During the First World War and the reconstruction years, the theme of the commedia dell'arte enjoyed renewed popularity among artists such as Juan Gris, Gino Severini, André Derain, and Jean Metzinger, who exploited it for its patriotic associations with Latin (versus Germanic) culture. Picasso first returned to the motif of the harlequin in 1915, in a haunting cubist composition that he described to Gertrude Stein as "the best thing I have done" (Zervos, vol. 2, no. 555; The Museum of Modern Art, New York; quoted in K. Silver, Esprit de Corps: The Art of the Parisian Avant-Garde and the First World War, 1914-1925, Princeton, 1989, p. 126). Commedia characters featured prominently in his drop curtain for Diaghilev's ballet Parade, which opened in May 1917; at the end of that year, the same time that the present watercolor was painted, Diaghilev approached Picasso about a new ballet based on the commedia character Pulcinella. In 1921, Picasso used the commedia dell'arte as the basis for one of his most important late cubist paintings, Les trois musiciens, which has been identified as a group portrait of Picasso (in the guise of Harlequin), Max Jacob, and the recently deceased Guillaume Apollinaire (Zervos, vol. 4, no. 331; The Museum of Modern Art, New York). Susan Galassi has proposed, "His new-found sense of camaraderie with fellow artists in his ballet work may have rekindled Picasso's idealized sense of himself as a member of the wandering commedia group, a nostalgic evocation of his younger, more carefree self of the Rose Period" (in Picasso's Variations on the Masters: Confrontations with the Past, New York, 1996, p. 48).

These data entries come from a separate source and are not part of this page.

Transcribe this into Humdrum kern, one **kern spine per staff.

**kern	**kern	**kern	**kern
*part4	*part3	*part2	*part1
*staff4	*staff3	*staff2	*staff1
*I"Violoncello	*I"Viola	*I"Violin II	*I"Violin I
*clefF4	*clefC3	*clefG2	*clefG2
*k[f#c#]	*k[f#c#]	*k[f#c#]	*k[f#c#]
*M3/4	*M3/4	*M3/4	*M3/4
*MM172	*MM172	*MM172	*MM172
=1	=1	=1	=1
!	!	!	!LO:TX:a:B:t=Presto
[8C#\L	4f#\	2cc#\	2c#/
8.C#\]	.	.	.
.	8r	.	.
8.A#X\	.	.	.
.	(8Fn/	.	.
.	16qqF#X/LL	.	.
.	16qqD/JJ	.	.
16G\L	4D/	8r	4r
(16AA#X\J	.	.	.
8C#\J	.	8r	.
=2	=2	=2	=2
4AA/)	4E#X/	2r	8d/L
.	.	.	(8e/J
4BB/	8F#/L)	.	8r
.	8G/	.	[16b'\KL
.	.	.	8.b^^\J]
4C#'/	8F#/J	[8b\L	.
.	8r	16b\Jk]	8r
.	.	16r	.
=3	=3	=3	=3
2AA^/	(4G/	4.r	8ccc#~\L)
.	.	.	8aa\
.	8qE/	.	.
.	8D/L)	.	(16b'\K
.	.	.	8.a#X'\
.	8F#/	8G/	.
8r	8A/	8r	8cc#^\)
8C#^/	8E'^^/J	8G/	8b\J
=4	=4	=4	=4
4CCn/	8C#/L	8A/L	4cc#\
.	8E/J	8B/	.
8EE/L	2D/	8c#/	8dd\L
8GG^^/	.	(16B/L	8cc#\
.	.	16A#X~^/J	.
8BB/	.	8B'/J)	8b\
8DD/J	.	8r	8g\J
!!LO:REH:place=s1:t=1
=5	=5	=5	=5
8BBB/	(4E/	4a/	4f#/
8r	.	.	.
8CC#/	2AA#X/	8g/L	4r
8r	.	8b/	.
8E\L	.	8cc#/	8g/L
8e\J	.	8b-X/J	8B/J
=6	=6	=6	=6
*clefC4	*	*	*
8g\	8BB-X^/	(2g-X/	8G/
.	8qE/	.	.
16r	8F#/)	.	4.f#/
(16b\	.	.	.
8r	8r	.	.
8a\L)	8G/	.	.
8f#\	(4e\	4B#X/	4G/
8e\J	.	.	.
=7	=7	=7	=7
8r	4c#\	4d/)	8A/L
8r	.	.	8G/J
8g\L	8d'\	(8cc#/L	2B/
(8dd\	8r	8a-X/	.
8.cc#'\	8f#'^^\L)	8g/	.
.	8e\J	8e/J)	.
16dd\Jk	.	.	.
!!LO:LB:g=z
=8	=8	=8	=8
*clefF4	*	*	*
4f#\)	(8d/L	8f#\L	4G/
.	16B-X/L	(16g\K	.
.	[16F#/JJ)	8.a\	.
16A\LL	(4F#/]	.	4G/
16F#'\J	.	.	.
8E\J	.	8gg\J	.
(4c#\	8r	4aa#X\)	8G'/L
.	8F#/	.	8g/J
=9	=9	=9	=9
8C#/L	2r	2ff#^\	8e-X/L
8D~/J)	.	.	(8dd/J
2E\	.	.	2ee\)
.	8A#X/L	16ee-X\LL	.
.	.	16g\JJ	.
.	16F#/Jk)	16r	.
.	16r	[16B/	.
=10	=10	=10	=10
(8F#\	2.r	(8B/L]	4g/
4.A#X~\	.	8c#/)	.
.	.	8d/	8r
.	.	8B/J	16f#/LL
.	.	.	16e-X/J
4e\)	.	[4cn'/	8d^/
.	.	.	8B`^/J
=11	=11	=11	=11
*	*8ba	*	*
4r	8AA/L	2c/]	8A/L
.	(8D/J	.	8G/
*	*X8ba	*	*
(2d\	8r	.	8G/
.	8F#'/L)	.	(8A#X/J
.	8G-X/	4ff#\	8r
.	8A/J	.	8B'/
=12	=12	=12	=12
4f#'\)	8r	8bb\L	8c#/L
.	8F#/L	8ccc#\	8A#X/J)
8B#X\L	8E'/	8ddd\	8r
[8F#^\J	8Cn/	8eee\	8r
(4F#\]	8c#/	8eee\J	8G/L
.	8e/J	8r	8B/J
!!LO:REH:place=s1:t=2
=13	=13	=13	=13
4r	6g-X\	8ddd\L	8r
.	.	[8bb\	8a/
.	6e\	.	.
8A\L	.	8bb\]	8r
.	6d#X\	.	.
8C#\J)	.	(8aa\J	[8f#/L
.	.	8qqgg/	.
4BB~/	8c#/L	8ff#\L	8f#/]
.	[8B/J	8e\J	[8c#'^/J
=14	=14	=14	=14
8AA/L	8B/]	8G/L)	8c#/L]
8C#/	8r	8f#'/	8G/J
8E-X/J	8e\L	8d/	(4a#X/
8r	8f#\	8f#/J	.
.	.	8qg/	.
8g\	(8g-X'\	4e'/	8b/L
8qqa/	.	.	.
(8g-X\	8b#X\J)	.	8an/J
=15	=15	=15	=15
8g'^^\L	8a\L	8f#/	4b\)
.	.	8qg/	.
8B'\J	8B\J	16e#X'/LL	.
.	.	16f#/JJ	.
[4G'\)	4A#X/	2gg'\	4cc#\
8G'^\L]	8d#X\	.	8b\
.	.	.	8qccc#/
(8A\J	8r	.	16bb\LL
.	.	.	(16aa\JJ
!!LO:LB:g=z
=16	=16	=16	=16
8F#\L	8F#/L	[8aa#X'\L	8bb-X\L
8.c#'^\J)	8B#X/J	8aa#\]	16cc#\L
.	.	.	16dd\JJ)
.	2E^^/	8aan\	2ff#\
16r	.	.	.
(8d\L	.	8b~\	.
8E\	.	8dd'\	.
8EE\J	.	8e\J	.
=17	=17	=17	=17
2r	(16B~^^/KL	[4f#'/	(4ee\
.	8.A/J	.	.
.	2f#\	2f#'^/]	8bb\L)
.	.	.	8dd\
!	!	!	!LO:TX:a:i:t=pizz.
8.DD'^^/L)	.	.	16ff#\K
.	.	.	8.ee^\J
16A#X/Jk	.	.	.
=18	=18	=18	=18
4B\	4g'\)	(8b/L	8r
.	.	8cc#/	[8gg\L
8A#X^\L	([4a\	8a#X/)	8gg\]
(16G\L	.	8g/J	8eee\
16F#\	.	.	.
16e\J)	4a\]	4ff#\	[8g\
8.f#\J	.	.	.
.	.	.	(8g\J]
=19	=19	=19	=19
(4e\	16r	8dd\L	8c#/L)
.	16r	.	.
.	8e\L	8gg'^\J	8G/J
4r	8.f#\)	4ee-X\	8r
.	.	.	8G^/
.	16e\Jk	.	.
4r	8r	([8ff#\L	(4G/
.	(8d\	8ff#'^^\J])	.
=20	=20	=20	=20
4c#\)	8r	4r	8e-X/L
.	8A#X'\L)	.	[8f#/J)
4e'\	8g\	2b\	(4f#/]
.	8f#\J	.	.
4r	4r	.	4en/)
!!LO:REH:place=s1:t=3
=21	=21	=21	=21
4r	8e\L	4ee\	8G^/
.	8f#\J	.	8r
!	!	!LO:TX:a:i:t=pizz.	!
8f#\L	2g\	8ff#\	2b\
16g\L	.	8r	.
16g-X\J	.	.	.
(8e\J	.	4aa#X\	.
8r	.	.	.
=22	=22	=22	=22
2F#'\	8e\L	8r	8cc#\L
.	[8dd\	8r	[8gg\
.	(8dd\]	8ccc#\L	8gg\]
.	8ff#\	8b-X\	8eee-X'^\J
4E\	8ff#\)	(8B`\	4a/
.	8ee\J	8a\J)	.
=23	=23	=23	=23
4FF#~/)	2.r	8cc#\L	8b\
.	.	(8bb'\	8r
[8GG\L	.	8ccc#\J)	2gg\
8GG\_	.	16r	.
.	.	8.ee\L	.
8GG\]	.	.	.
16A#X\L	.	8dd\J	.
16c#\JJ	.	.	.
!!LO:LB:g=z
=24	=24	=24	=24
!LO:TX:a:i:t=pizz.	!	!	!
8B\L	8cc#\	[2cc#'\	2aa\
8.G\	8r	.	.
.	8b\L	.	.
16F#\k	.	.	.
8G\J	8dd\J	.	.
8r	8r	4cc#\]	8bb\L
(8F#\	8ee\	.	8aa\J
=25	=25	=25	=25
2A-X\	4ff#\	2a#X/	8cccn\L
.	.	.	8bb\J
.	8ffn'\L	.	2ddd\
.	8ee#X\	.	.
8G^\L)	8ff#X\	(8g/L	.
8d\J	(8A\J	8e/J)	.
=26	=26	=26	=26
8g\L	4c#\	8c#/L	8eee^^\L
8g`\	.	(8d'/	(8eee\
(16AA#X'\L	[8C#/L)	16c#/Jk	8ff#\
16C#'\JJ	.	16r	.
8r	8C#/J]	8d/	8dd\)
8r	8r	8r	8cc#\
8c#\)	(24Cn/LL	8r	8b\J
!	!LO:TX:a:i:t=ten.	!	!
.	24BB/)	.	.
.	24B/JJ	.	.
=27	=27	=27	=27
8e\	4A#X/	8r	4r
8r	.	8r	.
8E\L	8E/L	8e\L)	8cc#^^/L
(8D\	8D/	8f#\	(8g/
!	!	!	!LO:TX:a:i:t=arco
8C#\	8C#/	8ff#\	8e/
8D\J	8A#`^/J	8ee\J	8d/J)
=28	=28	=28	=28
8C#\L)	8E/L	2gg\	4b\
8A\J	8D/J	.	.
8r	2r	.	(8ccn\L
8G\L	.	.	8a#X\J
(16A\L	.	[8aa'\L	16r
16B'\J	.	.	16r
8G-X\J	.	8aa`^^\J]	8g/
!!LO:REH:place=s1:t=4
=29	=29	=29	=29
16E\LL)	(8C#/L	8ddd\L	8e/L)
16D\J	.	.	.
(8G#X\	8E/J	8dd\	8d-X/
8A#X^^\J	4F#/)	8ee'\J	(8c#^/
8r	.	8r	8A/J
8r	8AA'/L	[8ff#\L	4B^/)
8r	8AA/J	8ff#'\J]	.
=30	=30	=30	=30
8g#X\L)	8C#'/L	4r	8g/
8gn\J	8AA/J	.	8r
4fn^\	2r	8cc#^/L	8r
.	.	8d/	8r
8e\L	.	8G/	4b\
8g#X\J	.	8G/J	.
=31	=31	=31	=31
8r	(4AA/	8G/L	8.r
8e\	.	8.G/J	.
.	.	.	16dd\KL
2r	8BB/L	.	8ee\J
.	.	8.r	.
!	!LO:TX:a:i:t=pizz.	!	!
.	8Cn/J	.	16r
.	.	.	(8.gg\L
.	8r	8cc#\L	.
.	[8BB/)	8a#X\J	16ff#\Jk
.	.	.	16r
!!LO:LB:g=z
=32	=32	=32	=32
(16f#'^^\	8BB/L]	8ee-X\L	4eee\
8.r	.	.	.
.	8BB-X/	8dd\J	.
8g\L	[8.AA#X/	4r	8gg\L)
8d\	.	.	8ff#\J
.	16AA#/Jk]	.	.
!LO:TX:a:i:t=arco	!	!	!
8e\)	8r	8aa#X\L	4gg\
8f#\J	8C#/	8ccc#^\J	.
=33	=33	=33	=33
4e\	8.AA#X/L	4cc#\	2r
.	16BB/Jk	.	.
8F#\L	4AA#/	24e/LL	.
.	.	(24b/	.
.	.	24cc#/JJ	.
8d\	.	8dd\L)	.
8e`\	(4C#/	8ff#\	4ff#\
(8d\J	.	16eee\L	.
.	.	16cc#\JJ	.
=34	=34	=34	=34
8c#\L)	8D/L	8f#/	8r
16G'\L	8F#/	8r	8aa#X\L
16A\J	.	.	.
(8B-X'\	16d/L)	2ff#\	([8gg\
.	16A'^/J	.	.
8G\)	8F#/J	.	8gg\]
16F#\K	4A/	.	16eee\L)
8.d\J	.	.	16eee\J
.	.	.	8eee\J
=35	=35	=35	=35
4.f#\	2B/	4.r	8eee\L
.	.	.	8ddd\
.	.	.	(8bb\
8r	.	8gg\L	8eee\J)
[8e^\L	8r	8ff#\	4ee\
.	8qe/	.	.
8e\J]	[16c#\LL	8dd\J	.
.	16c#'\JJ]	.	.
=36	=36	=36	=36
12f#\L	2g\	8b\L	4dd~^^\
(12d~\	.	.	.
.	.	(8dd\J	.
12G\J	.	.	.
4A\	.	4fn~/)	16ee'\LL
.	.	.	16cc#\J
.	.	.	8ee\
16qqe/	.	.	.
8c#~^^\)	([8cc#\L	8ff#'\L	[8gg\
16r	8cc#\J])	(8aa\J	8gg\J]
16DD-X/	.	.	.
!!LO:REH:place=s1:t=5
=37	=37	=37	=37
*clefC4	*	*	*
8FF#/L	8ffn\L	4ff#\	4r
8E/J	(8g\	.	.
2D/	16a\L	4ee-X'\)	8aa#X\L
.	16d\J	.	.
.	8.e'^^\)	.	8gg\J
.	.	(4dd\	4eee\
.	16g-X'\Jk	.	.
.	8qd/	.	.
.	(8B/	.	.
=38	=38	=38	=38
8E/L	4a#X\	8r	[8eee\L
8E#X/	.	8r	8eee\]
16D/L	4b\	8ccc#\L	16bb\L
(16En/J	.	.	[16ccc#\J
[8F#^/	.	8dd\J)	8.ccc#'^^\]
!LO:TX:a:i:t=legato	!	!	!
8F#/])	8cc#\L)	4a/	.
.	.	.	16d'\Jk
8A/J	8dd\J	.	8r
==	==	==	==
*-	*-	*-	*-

During the late teens and early 1920s, Picasso worked simultaneously in several different artistic styles, including cubism and neo-classicism. Kenneth Silver has written, "Unlike other periods in his career, where we can sense a dominating impulse that shapes all the work of a given moment, Picasso is truly an eclectic during and after the Great War" (in op. cit., pp. 134-135). In the present painting, Picasso experimented with the pointillist technique pioneered by Georges Seurat in the mid-1880s, which involved the application of pigment in closely spaced dots and daubs. Picasso employed the same technique in several of his most important canvases from 1917, including a portrait of Olga Khokhlova wearing a Spanish mantilla (Zervos, vol. 3, no. 45; Museu Picasso, Barcelona) and a variation on La famille heureuse of 1642 by Louis Le Nain (Zervos, vol. 3, no. 96; Musie Picasso, Paris). Notably, Seurat's work enjoyed great popularity in the immediate post-war period. Picasso's close friend, the poet and critic André Salmon, hailed Seurat in a 1920 article as "the first to construct and compose" (quoted in ibid., p. 336); in the same year, Amédée Ozenfant and Le Corbusier devoted the first issue of their periodical L'Esprit Nouveau to the Neo-Impressionist painter. Picasso's stylistic quotation of Seurat in the present work represents part of his ongoing attempt to define his own position among older masters, as well as his broader meditation on the endurance of culture in a wartime and post-war context. Michael FitzGerald has concluded:

By explicitly embracing history, Picasso escaped the strictures of an increasingly rigid modernism to define a more vital alternative. He repudiated the convention of modernism's ahistoricism in order to acknowledge its maturity, as well as his own, and rejuvenate the avant-garde by immersing it in the rich humanistic traditions that many cubist artists and theorists denied in a search for formal purity (in Picasso and Portraiture: Representation and Transformation, exh. cat., The Museum of Modern Art, New York, 1996, p. 297).